Publication stunt or real project? Sunday, February 9 on France 2, Emmanuel Macron announced that nearly 109 billion euros would be invested in France in artificial intelligence (AI), on the eve of the International AI Summit in Paris. While the president specified that this amount represents "the equivalent for France of what the United States announced with Stargate", Donald Trump's gigantic investment of 500 billion euros across the Atlantic, it is difficult to know what these 109 billion really correspond to.
Most of these are sums promised by companies. In this amount, presented as a check that would allow France to catch up - in part - with the United States and China, we find:
- the financing of the United Arab Emirates, announced on February 6, which, according to the Élysée, would consist of a sum ranging from "30 to 50 billion euros". These billions are intended for the construction of a data center in France;
- the investment of Brookfield, a Canadian fund, which has declared that it wants to finance 20 billion euros by 2030, to develop a data center in the north of the country, in Cambrai;
- other sums advanced in France by "large American and Canadian investment funds" and "French companies", according to Emmanuel Macron.
Among the French companies that will invest in AI: Mistral, Free, Orange, Thalès...
Among the latter, the AI start-up Mistral has announced an investment of several billion euros. In the pages of Parisien, the company, which has just launched its conversational agent Le Chat on smartphone, declared that it will build its first data center in France, in Essonne. The project will cost "several billion euros" in investments according to Arthur Mensch, its director, who did not give further details.
Iliad, the group of Free and Kyutai, has, for its part, declared that it would devote nearly 3 billion euros to its data centers. The public investment bank Bpifrance will release nearly 10 billion euros by 2029. These billions will be redirected to data center builders, but also AI start-ups and companies in the sector.
Other French groups are also concerned by this wave of investment announcements, namely, Orange and Thalès, cited by Emmanuel Macron during his interview on Sunday evening. These companies should take advantage of the Summit on Monday and Tuesday to make their statements, unless they wait for the future Choose France 2025 Summit scheduled for next May.
Investments exclusively earmarked for data centers
But if we add up all the figures put forward so far, there are still about twenty billion missing that would make it possible to reach 109 billion. When will they be put on the table? The latter will be invested "in the coming years", Emmanuel Macron specified without giving details on the deadlines for these sums.

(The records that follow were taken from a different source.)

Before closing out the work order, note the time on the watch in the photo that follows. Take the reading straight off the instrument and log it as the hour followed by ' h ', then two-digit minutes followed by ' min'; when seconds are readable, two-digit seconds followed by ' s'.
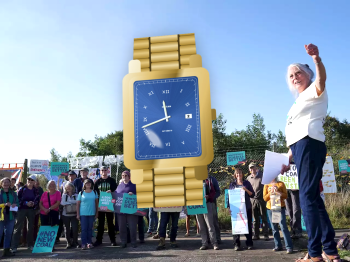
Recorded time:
11 h 42 min
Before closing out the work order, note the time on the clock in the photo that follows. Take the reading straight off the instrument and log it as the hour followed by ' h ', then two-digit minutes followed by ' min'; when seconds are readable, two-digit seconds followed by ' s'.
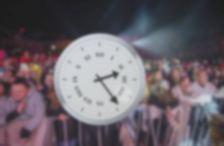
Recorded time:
2 h 24 min
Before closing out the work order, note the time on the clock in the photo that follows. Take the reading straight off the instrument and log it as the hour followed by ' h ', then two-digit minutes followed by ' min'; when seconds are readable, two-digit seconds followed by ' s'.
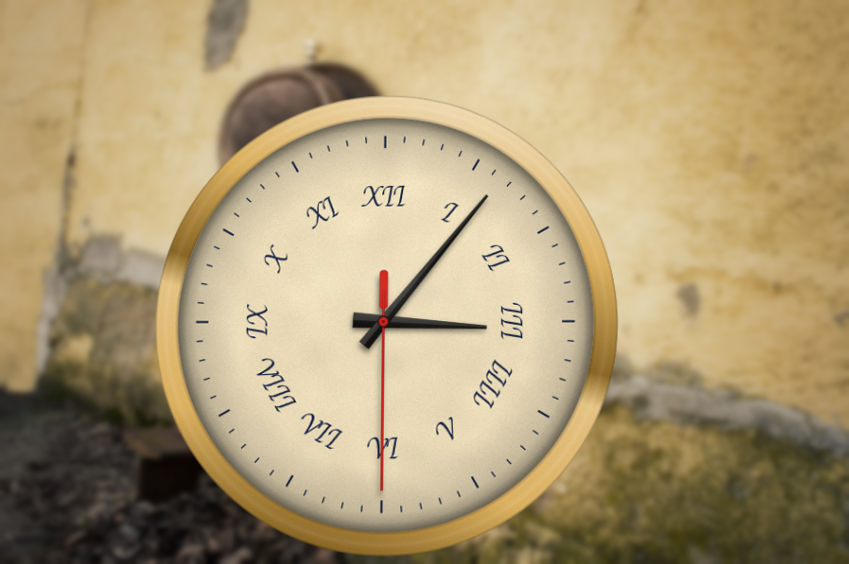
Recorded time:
3 h 06 min 30 s
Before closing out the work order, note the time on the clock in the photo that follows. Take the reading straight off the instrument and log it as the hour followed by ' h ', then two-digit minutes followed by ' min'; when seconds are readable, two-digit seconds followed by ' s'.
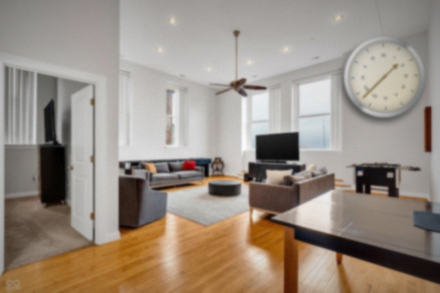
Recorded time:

All these investments seem to be exclusively earmarked for the construction of these data centers. And that's good timing: last week, the government also announced nearly 35 "ready-to-use" sites for the construction of data centers, in collaboration with EDF and RTE. A map will be unveiled this Monday, February 10, or this Tuesday. With its nuclear fleet, France considers itself the preferred location for any new data center project, these infrastructures essential to artificial intelligence.
The fact remains that other areas, such as semiconductor manufacturing or the construction of open source LLMs, do not seem to be part of the announced investments. Nor is there any trace, in these first announcements, of French cloud players.
Is this major €109 billion plan good or bad news for the country? It is difficult to say, especially since other announcements should be made in the coming hours on the subject. But data centers generally generate few jobs. Nor are they synonymous with "sovereignty" - since everything depends on the components and software used, and not on the location of the infrastructure. The fact remains that for some, the announcement should allow France, presented by the president as "the 5th power" in terms of AI, to stay in the race.